**Description of the task:**
Copy the lines below word for word, leaving out the pictures.

..........

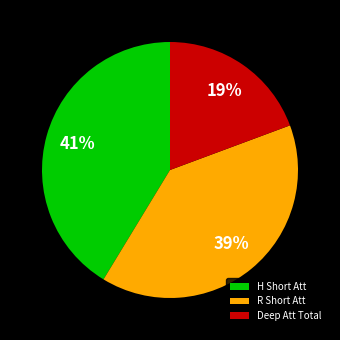

To the nearest percent, what portion does H Short Att represent?

41%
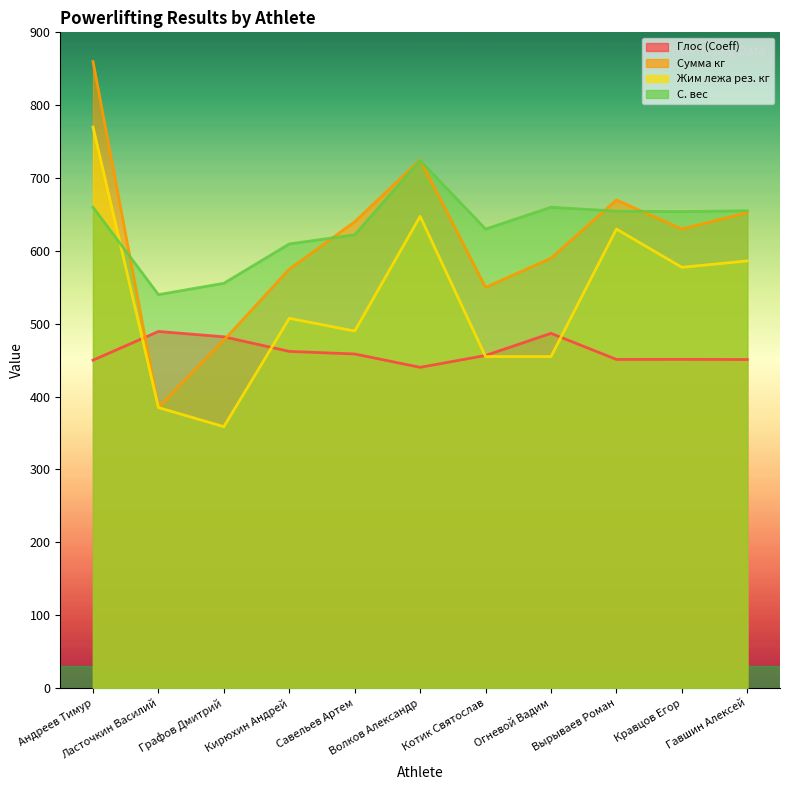

What is the lowest value of the С. вес series?

540.0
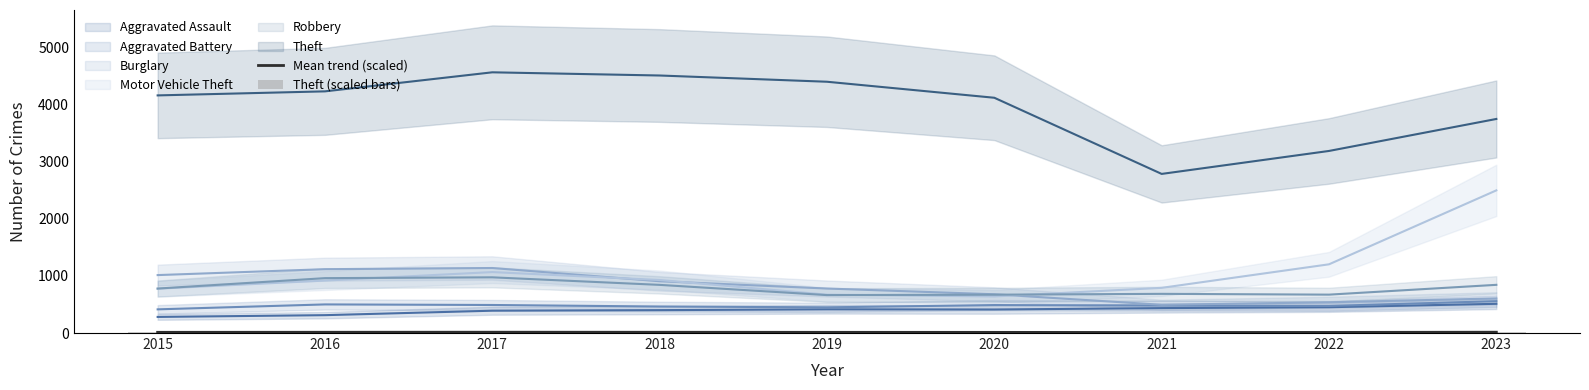

At which category is the sum across all series the highest?

2017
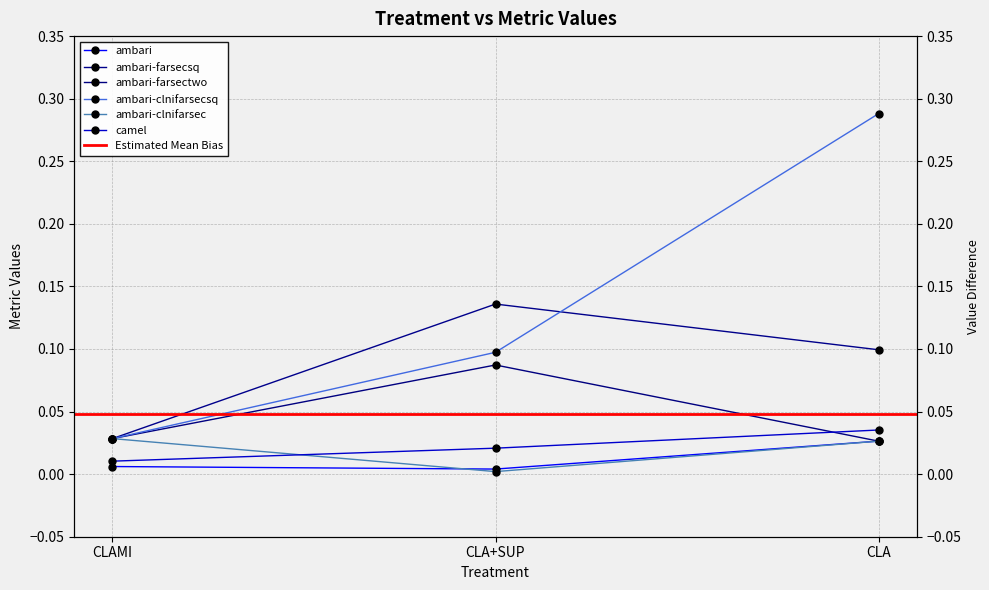

Rank the categories by ambari-farsectwo value from lowest to highest.

CLA, CLAMI, CLA+SUP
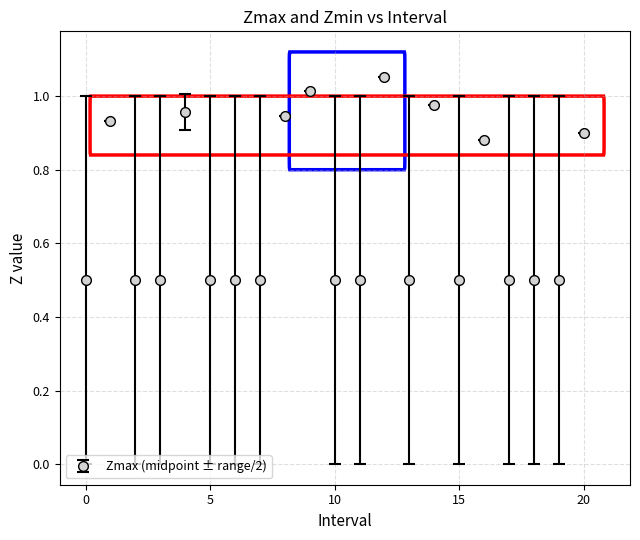

True or false: there are more than 0 points higher than both neighbors.

True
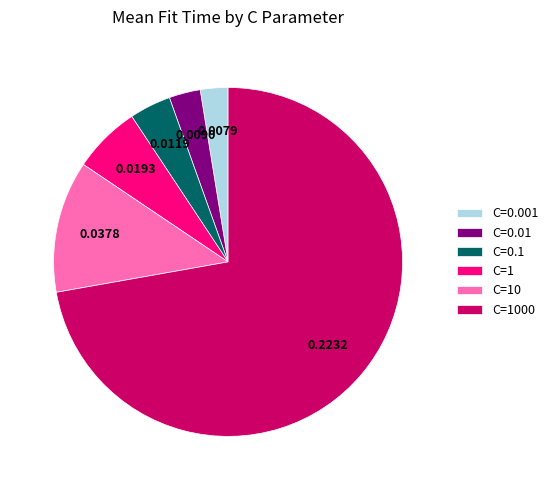

Do C=0.1 and C=1000 together represent more than half of the pie?

Yes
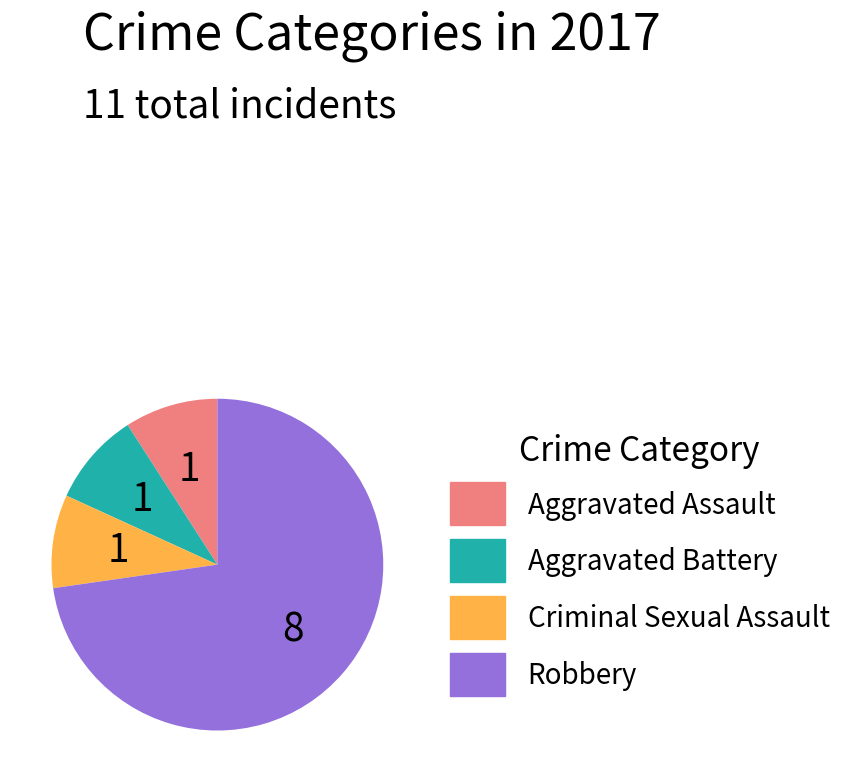

Is the sum of Aggravated Assault and Criminal Sexual Assault greater than half?

No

..........

**Exercise response:**
To the nearest percent, what portion does H Short Att represent?

41%

What is the lowest value of the С. вес series?

540.0

At which category is the sum across all series the highest?

2017

Rank the categories by ambari-farsectwo value from lowest to highest.

CLA, CLAMI, CLA+SUP

True or false: there are more than 0 points higher than both neighbors.

True

Do C=0.1 and C=1000 together represent more than half of the pie?

Yes

Is the sum of Aggravated Assault and Criminal Sexual Assault greater than half?

No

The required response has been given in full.